Peter Dench is a British photographer who works primarily in the fields of commercial and editorial photography. He was granted a World Press Photo award, and his work was chosen to participate in PDN's Photo Annual 2008.
His website offers many interesting galleries (his work on UK themes is thought-provoking), but I chose his work on the Egyptian Zabaleen to bring here on the pages of TTP.
A bit of background on this unusual community (excerpted from Wikipedia):
"The Zabbaleen are an Egyptian community of mainly Coptic Christians who are self-employed in Cairo to collect and dispose of much of the city's waste. They perform this service very cheaply or for free, making a living by sorting the waste materials for reuse or recycling.

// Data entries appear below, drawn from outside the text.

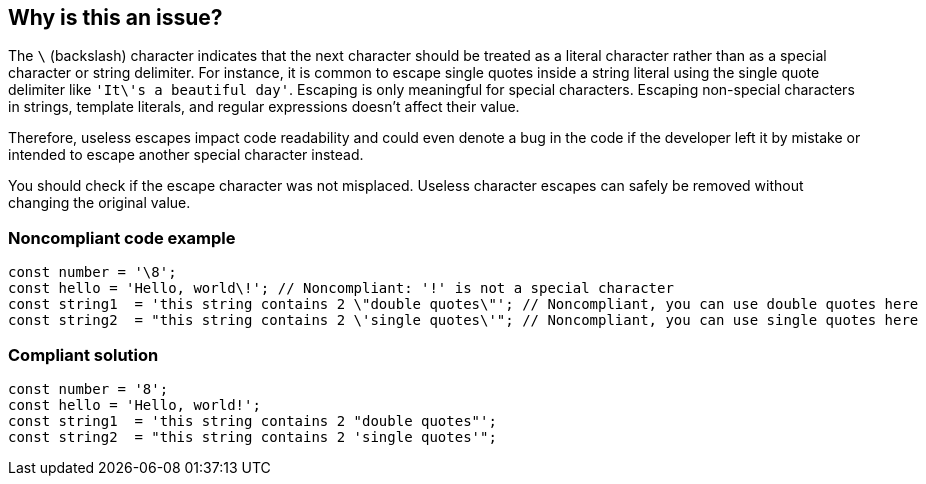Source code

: == Why is this an issue?

The ``++\++`` (backslash) character indicates that the next character should be treated as a literal character rather than as a special character or string delimiter.
For instance, it is common to escape single quotes inside a string literal using the single quote delimiter like ``++'It\'s a beautiful day'++``. Escaping is only meaningful for special characters.
Escaping non-special characters in strings, template literals, and regular expressions doesn't affect their value.


Therefore, useless escapes impact code readability and could even denote a bug in the code if the developer left it by mistake or intended to escape another special character instead.

You should check if the escape character was not misplaced. Useless character escapes can safely be removed without changing the original value.


=== Noncompliant code example
[source,dart]
----
const number = '\8';
const hello = 'Hello, world\!'; // Noncompliant: '!' is not a special character
const string1  = 'this string contains 2 \"double quotes\"'; // Noncompliant, you can use double quotes here
const string2  = "this string contains 2 \'single quotes\'"; // Noncompliant, you can use single quotes here
----


=== Compliant solution

[source,dart]
----
const number = '8';
const hello = 'Hello, world!';
const string1  = 'this string contains 2 "double quotes"';
const string2  = "this string contains 2 'single quotes'";
----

Waste food is fed to livestock (most often pigs) or poultry. Other materials, such as steel, glass and plastic bottles, are sorted by hand and sold as raw materials. Other items are repaired or reused. Some material is burnt as fuel. Traditionally, donkey driven carts are used by males to collect waste from homes, which is sorted by female members of the family in zabbaleen homes. It is claimed that zabbaleen reuse or recycle 80-90% of the waste they collect. "
An estimated 60,000 - 70,000 Zabbaleen live in an area known locally as Garbage City, and are mostly descendants of poor farmers from Upper Egypt who settled in the city in the 1950s. By virtue of their being Coptic Christians and of their occupation, the zabaleen are discriminated against, and face compounded hardships brought about by the pervasive corruption and kleptocracy of Egypt's governance. Since they're not Muslims, social services provided by Islamic organizations are not extended to them as well.